_TASK STATEMENT_. Write out every one of the lines below word for word, omitting the pictures.

# RECORDS SUPPLIED start

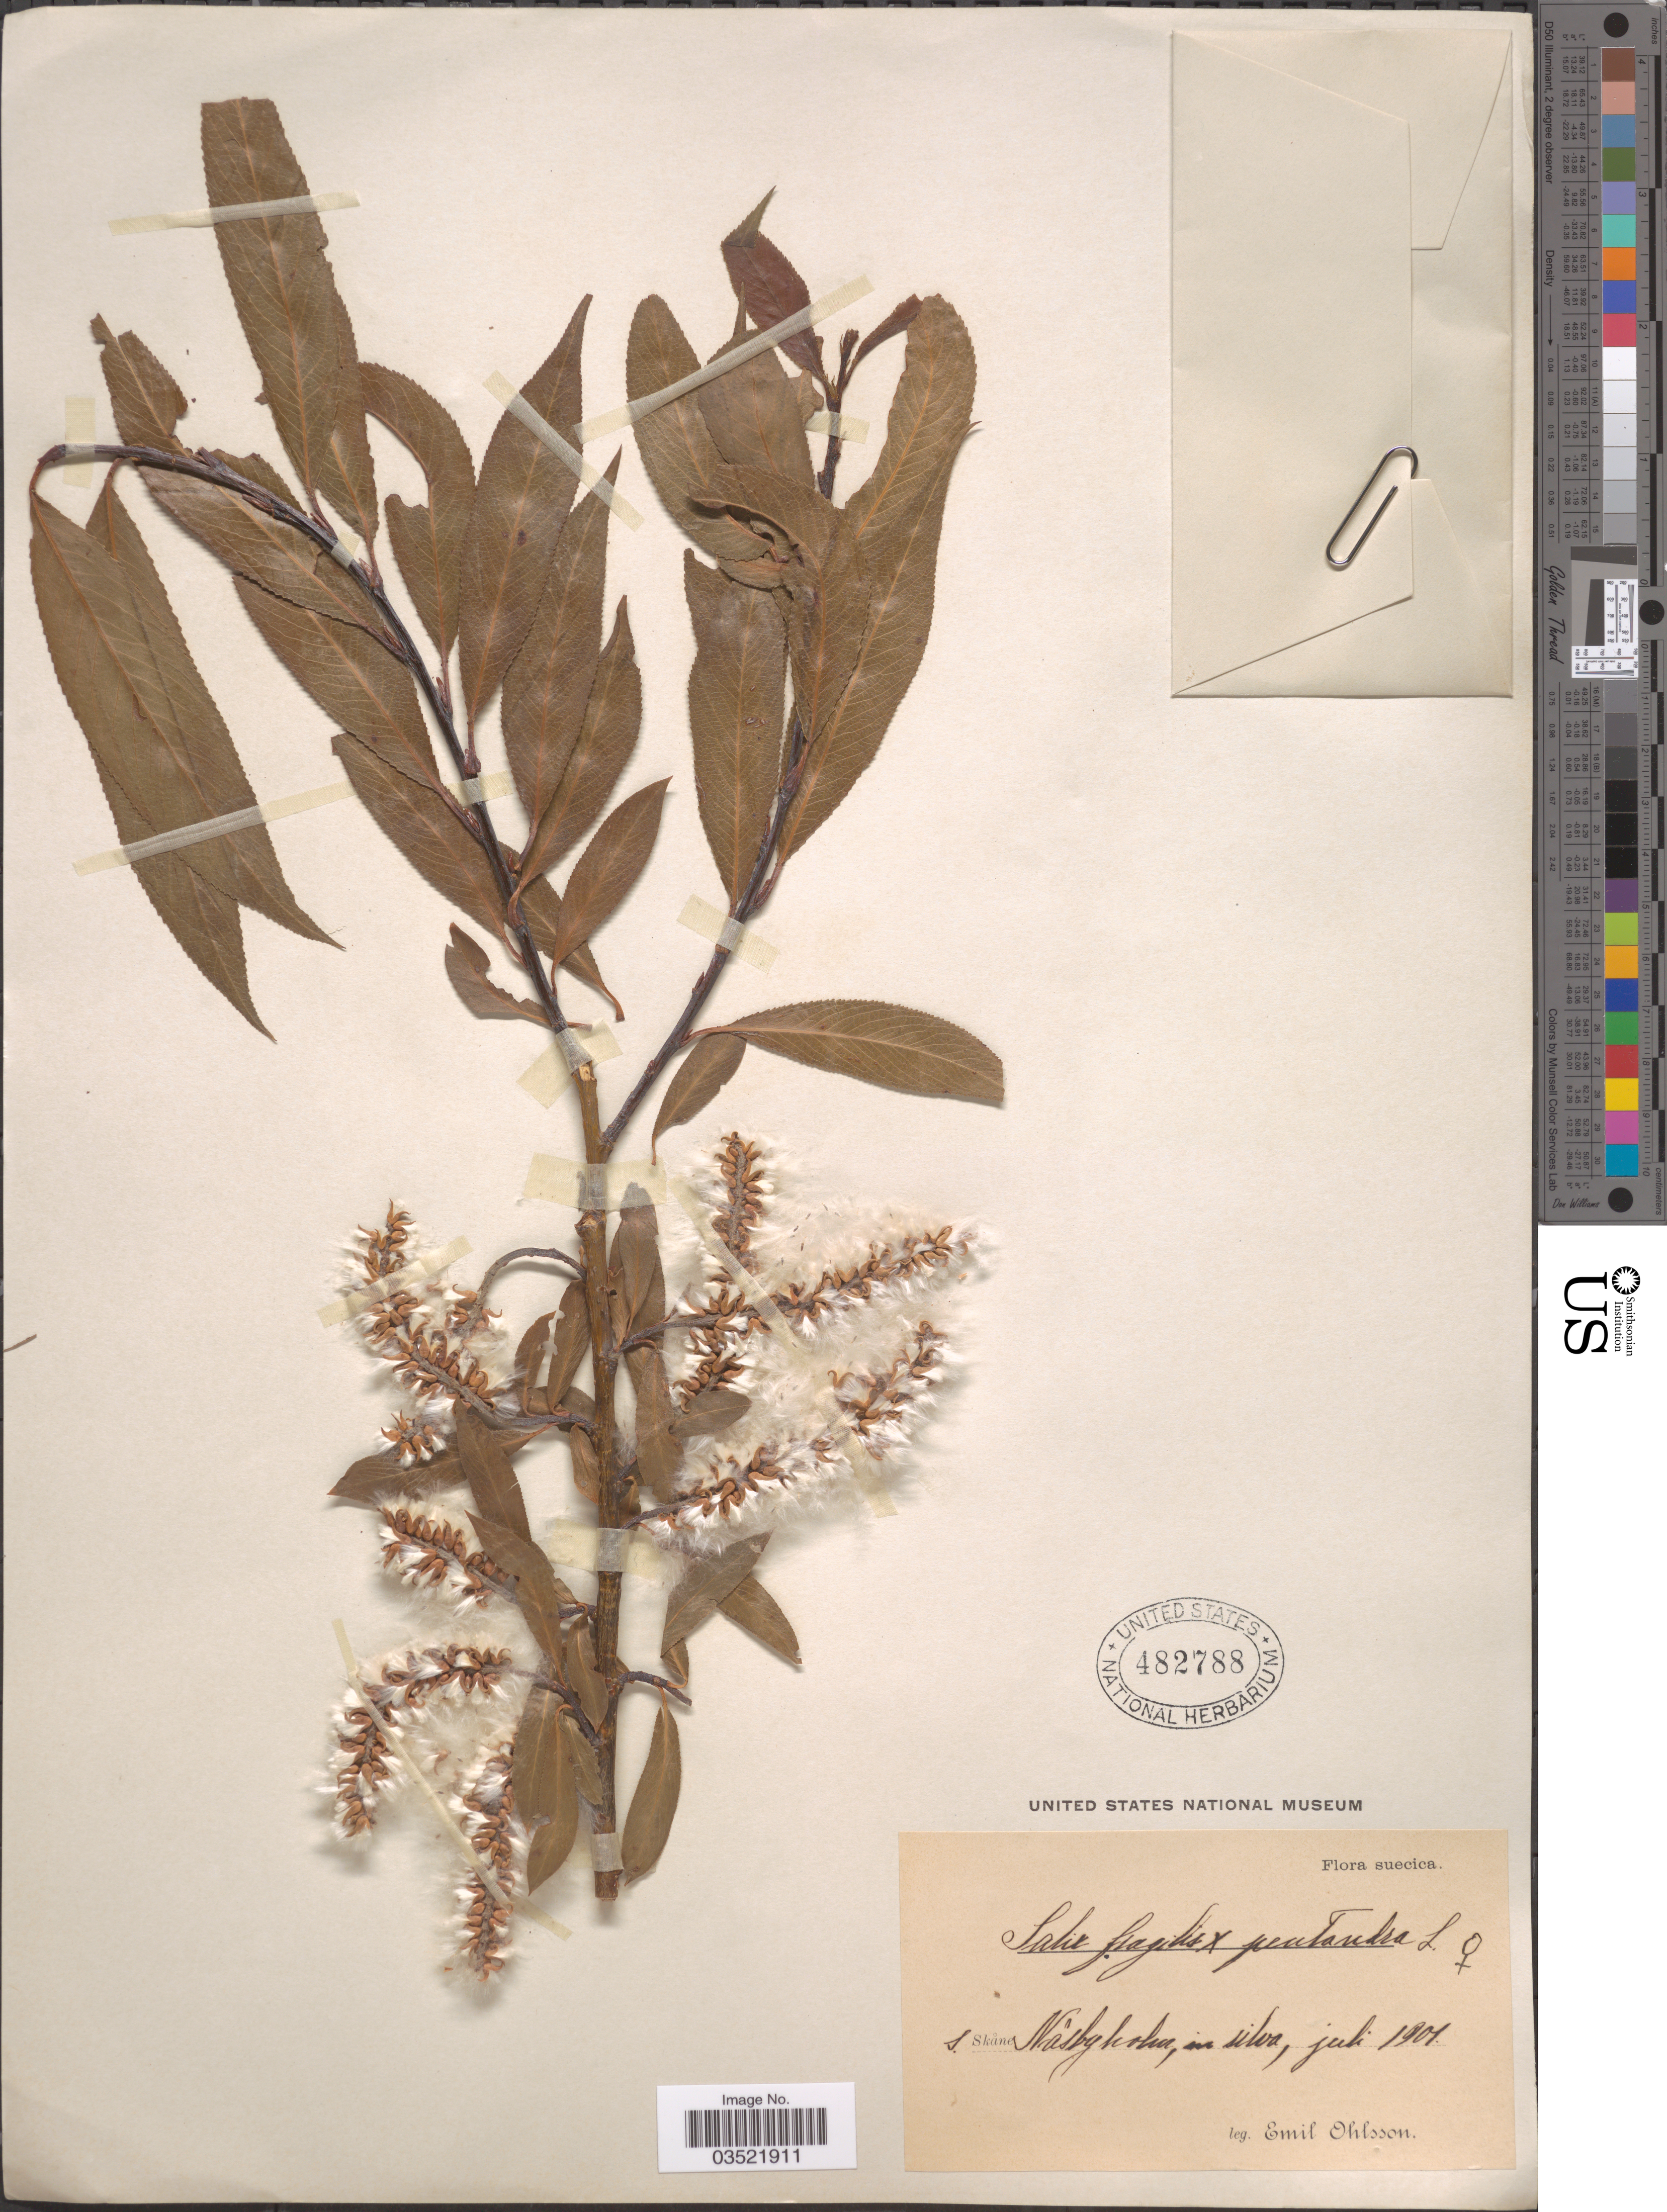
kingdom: Plantae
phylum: Tracheophyta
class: Magnoliopsida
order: Malpighiales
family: Salicaceae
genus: Salix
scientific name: Salix fragilis x S. pentandra L.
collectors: E. Ohlsson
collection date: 1901-07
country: Sweden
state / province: Skåne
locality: Suecica. S. Skåne. Näsbyholm.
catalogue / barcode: US 482788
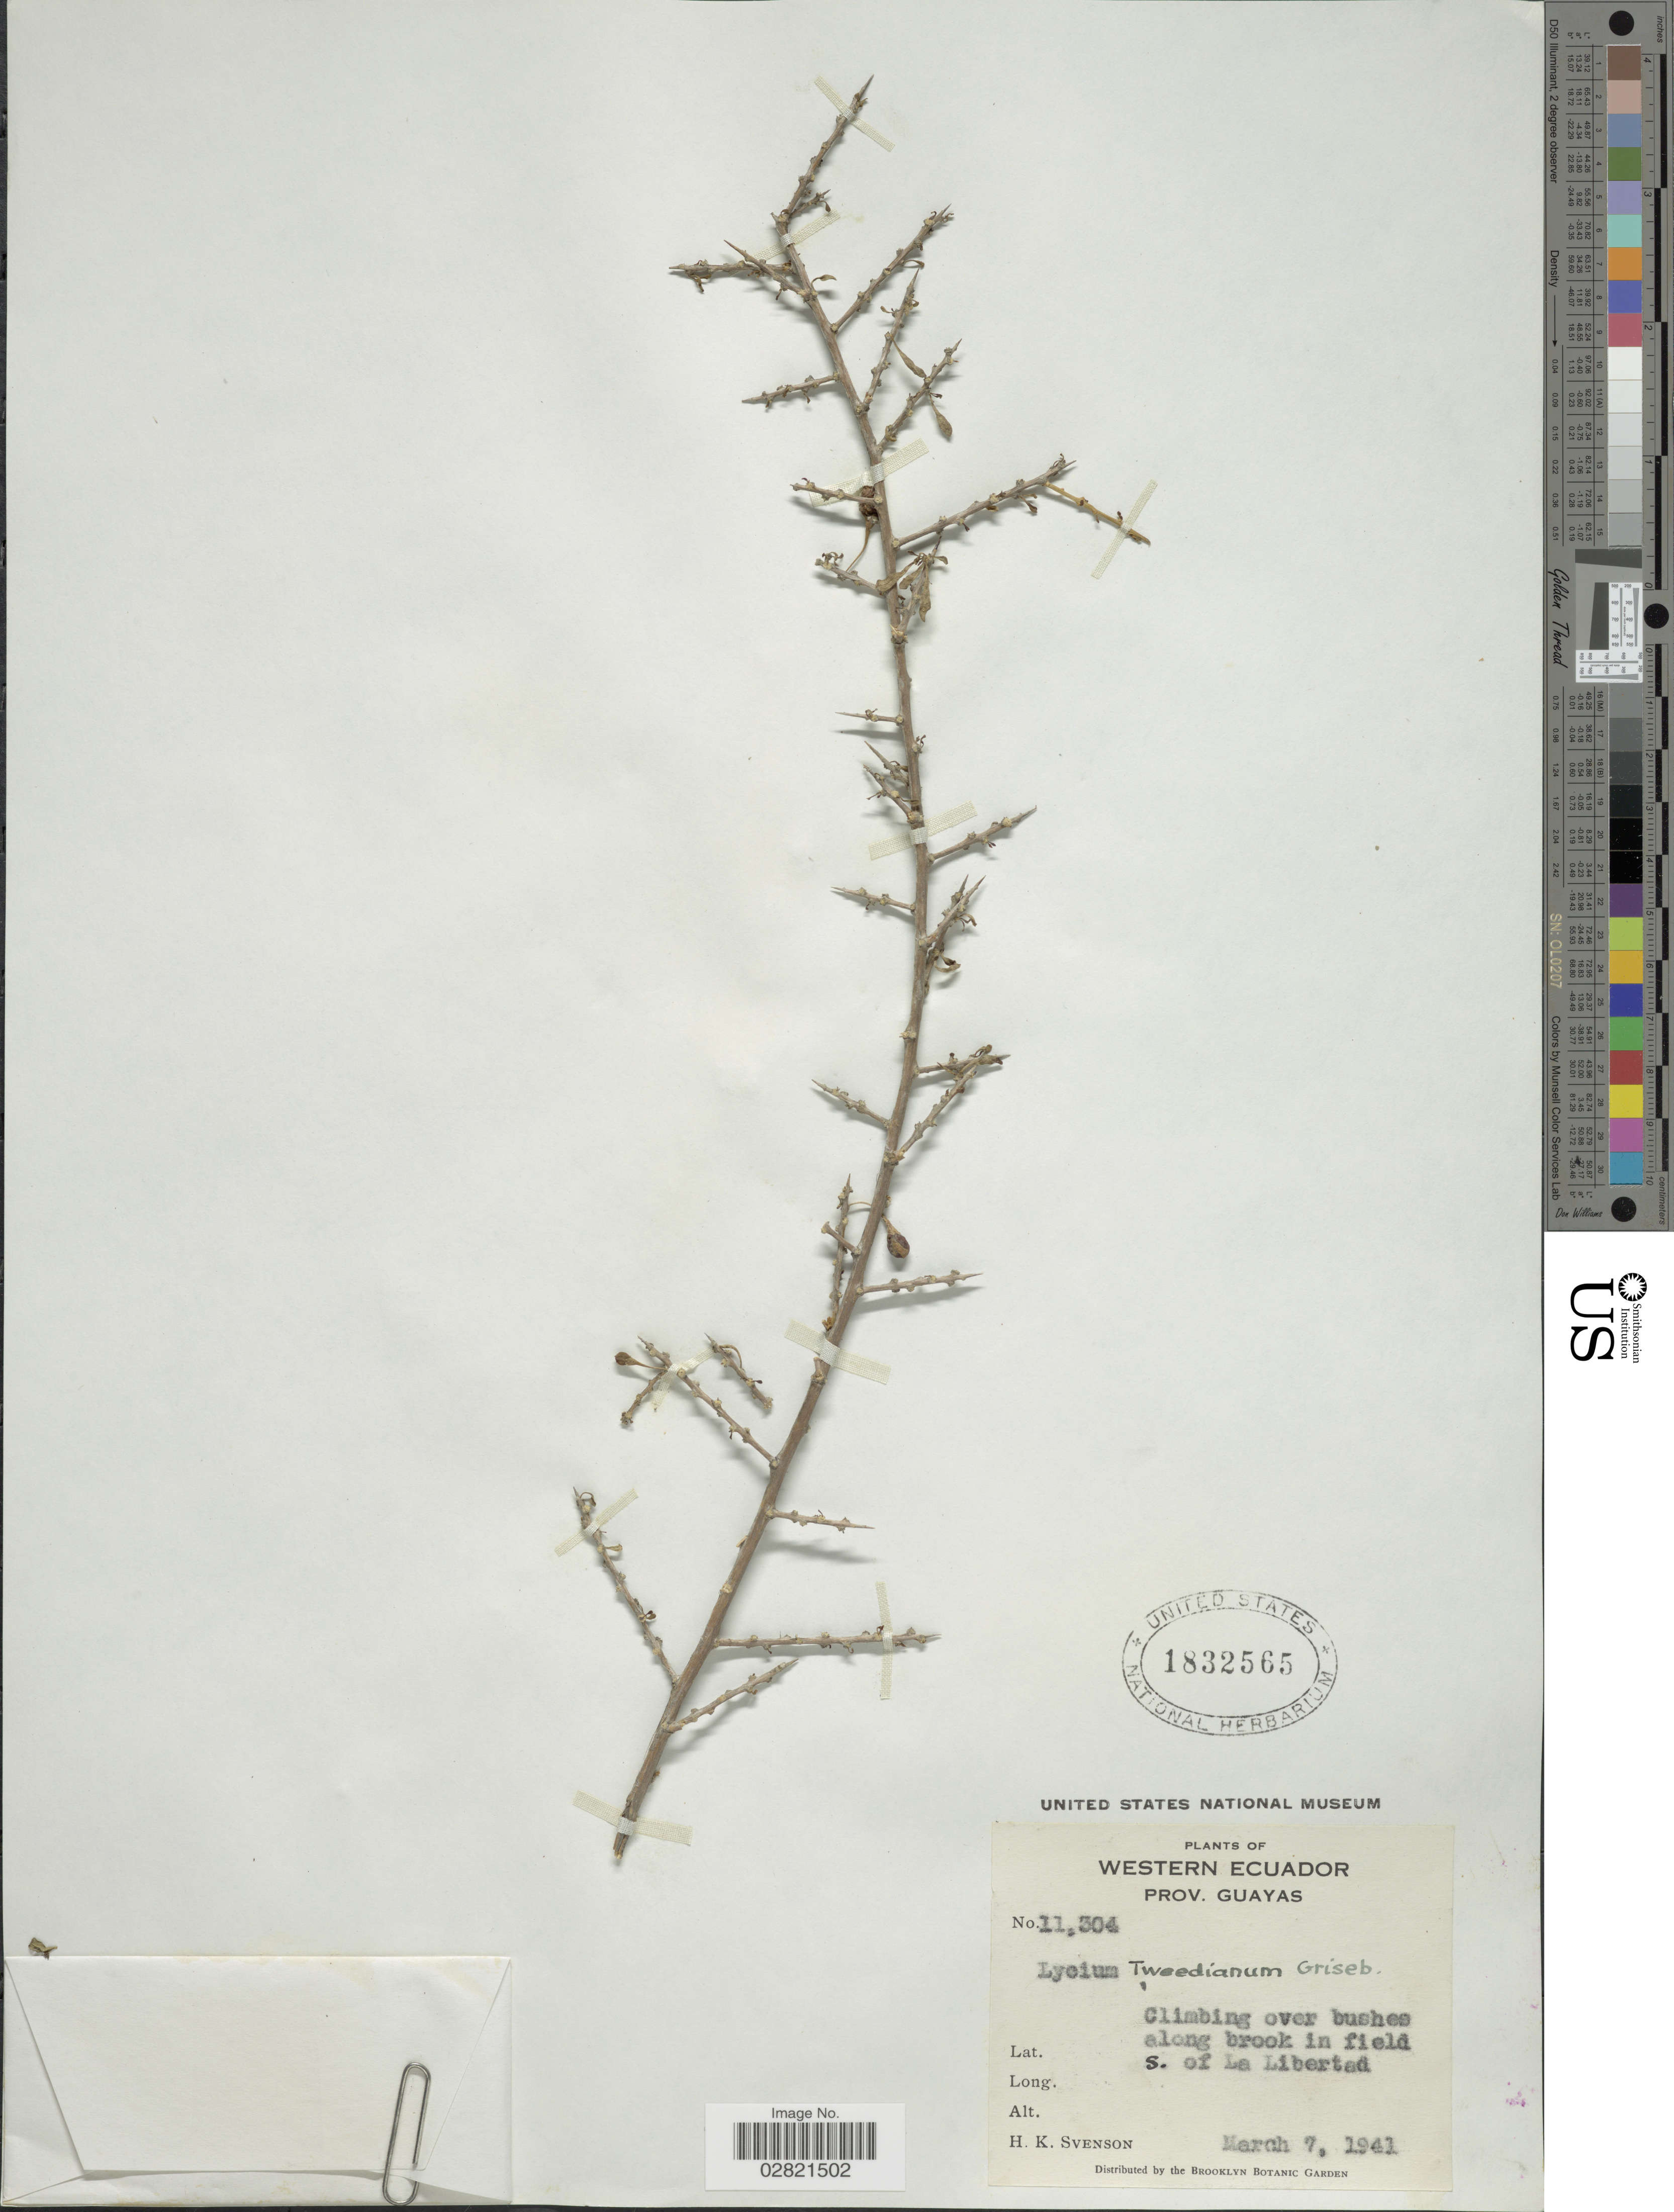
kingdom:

# RECORDS SUPPLIED end

_WRITTEN RESPONSE_.
kingdom: Plantae
phylum: Tracheophyta
class: Magnoliopsida
order: Malpighiales
family: Salicaceae
genus: Salix
scientific name: Salix fragilis x S. pentandra L.
collectors: E. Ohlsson
collection date: 1901-07
country: Sweden
state / province: Skåne
locality: Suecica. S. Skåne. Näsbyholm.
catalogue / barcode: US 482788
kingdom:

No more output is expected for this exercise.